The modified T test borrows some information from the chip-wide coefficient's variation to modify the coefficient's variation for that individual gene.

use topTable and decideTest functions to extract genes with significantly coefficients.

Design Matrices

As input the LIMMA lmFit function requires design matrices. Design matrices are matrix of indicator variables used to represent the categorical linear model (see above).

In the design matrix, each column represents a coefficient that will capture a particular condition. Each row represents the different arrays (or samples - call this "treatment parameterization" method):

           (intecept) Condition1
    Array1      1         0
    Array2      1         0
    Array3      1         1
    Array4      1         1

This is just one sample of many possible design matrices. If we assume single-channel affy data, in this example there are two conditions: Array 1 & 2 are the baseline and A. Coefficient (intercept) captures effect of the baseline on gene expression. Coefficient Condition1 captures the effect of the modified variable. After fitting, if the coefficient Condition1 is statistically significant for individual genes, then those gene's expression was altered in response to Condition1.

Note that techical replicates (i.e. dye-swaps) are often correlated and are not independent, so that correlation should be modeled (i.e. they should have a common coefficient capturing the effect resulting from they're common bio source). Function duplicateCorrelation can help with that.
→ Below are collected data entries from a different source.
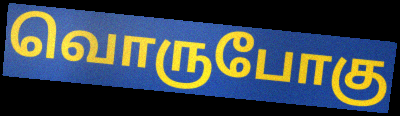
வொருபோகு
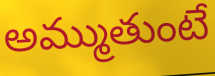
అమ్ముతుంటే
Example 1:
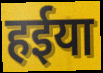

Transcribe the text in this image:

हईया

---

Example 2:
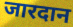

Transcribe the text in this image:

जारदान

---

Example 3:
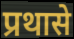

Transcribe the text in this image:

प्रथासे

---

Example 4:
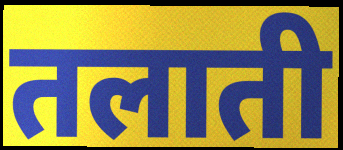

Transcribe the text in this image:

तलाती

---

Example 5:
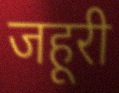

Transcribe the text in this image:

जहूरी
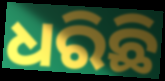
ଧରିଛି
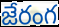
జేరంగ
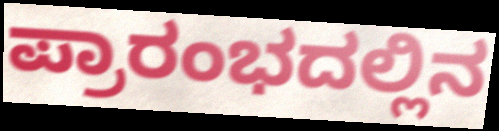
ಪ್ರಾರಂಭದಲ್ಲಿನ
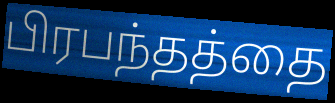
பிரபந்தத்தை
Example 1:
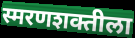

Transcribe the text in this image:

स्मरणशक्तीला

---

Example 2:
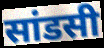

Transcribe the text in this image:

सांडसी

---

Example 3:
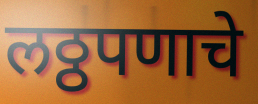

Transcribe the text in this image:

लठ्ठपणाचे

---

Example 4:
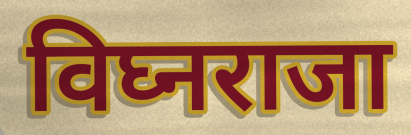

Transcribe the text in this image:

विघ्नराजा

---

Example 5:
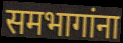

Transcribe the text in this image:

समभागांना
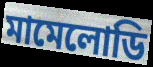
মামেলোডি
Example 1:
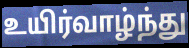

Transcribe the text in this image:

உயிர்வாழ்ந்து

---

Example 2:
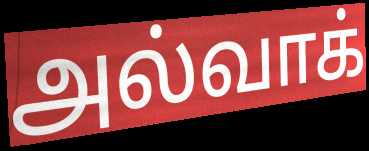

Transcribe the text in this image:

அல்வாக்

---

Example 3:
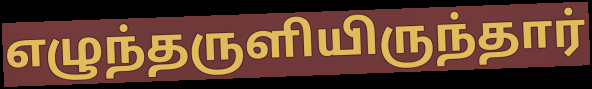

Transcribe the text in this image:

எழுந்தருளியிருந்தார்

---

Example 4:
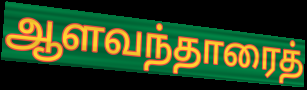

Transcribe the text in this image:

ஆளவந்தாரைத்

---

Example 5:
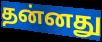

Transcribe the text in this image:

தன்னது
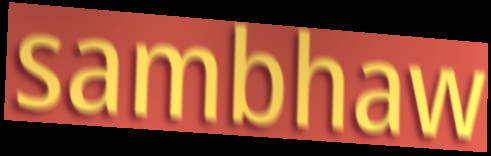
sambhaw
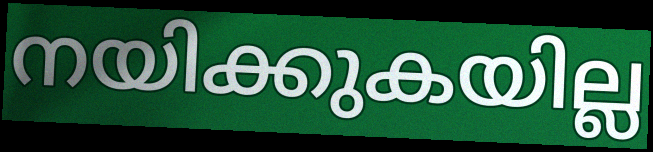
നയിക്കുകയില്ല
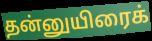
தன்னுயிரைக்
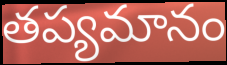
తప్యమానం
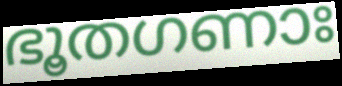
ഭൂതഗണാഃ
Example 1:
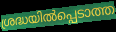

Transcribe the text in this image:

ശ്രദ്ധയിൽപ്പെടാത്ത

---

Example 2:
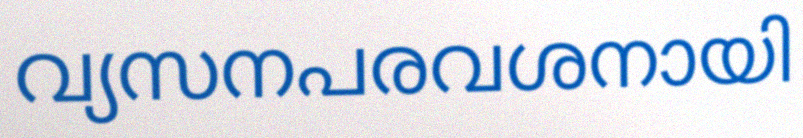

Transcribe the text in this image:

വ്യസനപരവശനായി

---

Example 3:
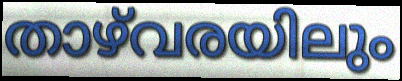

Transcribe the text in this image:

താഴ്‌വരയിലും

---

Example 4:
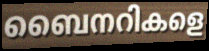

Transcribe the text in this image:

ബൈനറികളെ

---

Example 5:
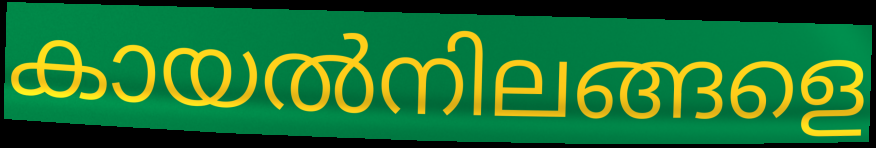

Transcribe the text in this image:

കായൽനിലങ്ങളെ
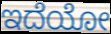
ಇದೆಯೋ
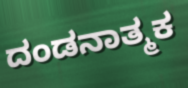
ದಂಡನಾತ್ಮಕ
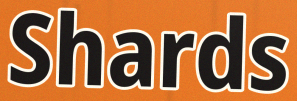
Shards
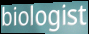
biologist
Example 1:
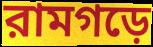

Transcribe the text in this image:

রামগড়ে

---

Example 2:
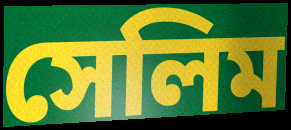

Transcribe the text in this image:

সেলিম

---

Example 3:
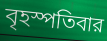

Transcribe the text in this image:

বৃহস্পতিবার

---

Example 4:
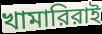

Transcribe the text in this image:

খামারিরাই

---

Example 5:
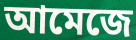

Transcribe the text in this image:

আমেজে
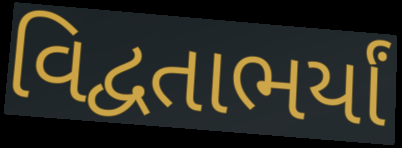
વિદ્વતાભર્યાં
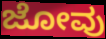
ಜೋವು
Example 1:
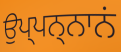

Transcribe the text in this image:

ਉਪ੍ਪਨ੍ਨਾਨਂ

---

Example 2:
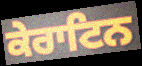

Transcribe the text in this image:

ਕੇਰਾਟਿਨ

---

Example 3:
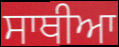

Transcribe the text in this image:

If to answer your hypothesis, you want to compare two coefficients then a constrast matrix is needed. For simple designs, the design matrix can often include a coefficient that represents the condition of interest and then the hypothesis is H0: β = Δ0 (the null or zero rv). The design matrix above is an example of that. The following is an equivalent test, but requires a contrast matrix:

           Condition0 Condition1
    Array1      1         0
    Array2      1         0
    Array3      0         1
    Array4      0         1

then a contrast matrix could be created using

contrast.m <- makeContrasts( C1vsC2 = Condition1 - Condition2)

then a call to contrasts.fit is needed to fit this new model (call this approach "contrasts").

Design Matrices

IMPORTANT NOTE: the significance of differential expression changes depending on how/which arrays are used to do fitting (more genes to estimate variability and perform moderated T test). E.g. this was noticed when i would use a subset of the arrays (those which corresponded to my groups of interest that i wanted to compare) and the only fit the subset of arrays and used the "treatment parameterization" to compare the groups (see above). if i used all arrays in the fitting and used "contrasts" to select the comparison of interest (see above), i obtained more DE genes (althou i lost a few) when compared to the other approach. I will employ the second approach.

IMPORTANT NOTE2: in the Contrasts matrix, when wanting to obtain the difference between two conditions (R1,R2) when there exists a reference control, the comparison R1-R2 is equivalent to (R1-control) - (R2-control). These are mathematically equivalent and as expected, produce equivalent results in LIMMA.